Jake berates Mahama: Stop giggling and get serious

The Chairman of the New Patriotic Party (NPP), Jake Obetsebi-Lamptey has likened President John Mahama’s leadership to that of a ‘giggling teenager.’

In a statement, Mr Obetsebi-Lamptey said: “Instead of mature and inspiring leadership, we got a performance of giggling teenager intent on getting us to ‘like me’”, especially at a time that: “Ghana is on the brink of a real crisis in our economy and how it is being mismanaged.”

According to the former Tourism Minister, “we need thoughtful and committed leadership. Leadership that is prepared to lead; that has ideas about how to bring us together; leadership that we will all agree to support and follow as we seek to restore macroeconomic stability.”

He said: “At this time Mr President, we don’t need to ‘like’ you for your boyish charm. We need to trust you. We need to have faith in your ability to deliver. A good start to generating trust and faith would have been for you to show you fully understand the predicament we are in. The future does not look bright and your saying that it does will not make it bright.”

Mr Obetsebi-Lamptey wondered if - on the backdrop of the President’s “constant moans about the 70% of revenue” being used for Government remuneration as well as Labour’s insistence on exacting a 20 percent wage increment, coupled with the Finance Minister’s call for a freeze on wage rises – the President was sure his State of the Nation Address “got us all in the right frame of mind to accept the many sacrifices needed to balance the books?”

He said in spite of all the President’s “giggles and reassurances”, the local currency still continues to lose value against the dollar and other major international currencies on the forex market.

“The steps you took to slow this process ended up destroying confidence in the economy, leading to more capital flight and then increased pressure on the Cedi. Will we be able to giggle our way back to a more stable currency?”

Mr Obetsebi-Lamptey addressed the President directly saying: “You demonstrate your commitment to an industrial revolution by offering to show us your ‘made in Ghana’ shoes. Bravo. But how much more inspiring if you had laid out the incentives your government was providing, for example, reduction in number of taxes, a commitment to tax actual profit and not projected profit, breaks on raw materials etc. etc. that would give the ‘local boy’ the chance to become a new ‘Bata’”.
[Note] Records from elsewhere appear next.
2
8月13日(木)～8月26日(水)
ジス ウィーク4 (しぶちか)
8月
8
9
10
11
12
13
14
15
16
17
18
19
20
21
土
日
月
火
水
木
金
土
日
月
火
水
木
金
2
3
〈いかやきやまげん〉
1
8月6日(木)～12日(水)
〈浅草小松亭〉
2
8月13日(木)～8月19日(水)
He said: “Mr President, Ghana is synonymous with gold and cocoa. You moaned about US$1.3 billion being lost by low prices and low production. The news about the levels of layoffs by our two major mines should be causing you sleepless nights. However you sleep so soundly that you made no mention of any interventions to cushion the impact on the thousands who are to lose their jobs, nor any mention of what you are doing to maintain some confidence in the mining sector for the medium to long term.”

Indicting the President’s performance further, the former Chief of Staff said: “For cocoa no mention of any decision to reverse your inept, corrupt and politically driven looting that has resulted in the loss of 200,000 tonnes of exports and more and more cocoa farms being uprooted for galamsey. Moaning and giggling will not produce one extra pod of cocoa.”

Mr Obetsebi-Lamptey added: “You hail accomplishments in law and order only to have the United Nations produce a damning report on Ghana’s new leadership in narcotics production and distribution. Hardly in accord with your version of the state of the Nation.”

He wrote: “Mr President constructive criticism is not limited to applauding and cheerleading. Your best friend can be the one who tells you the real truth but only if you recognize it and learn from it. But above all, first stop the giggling. Serious times call for seriousness.”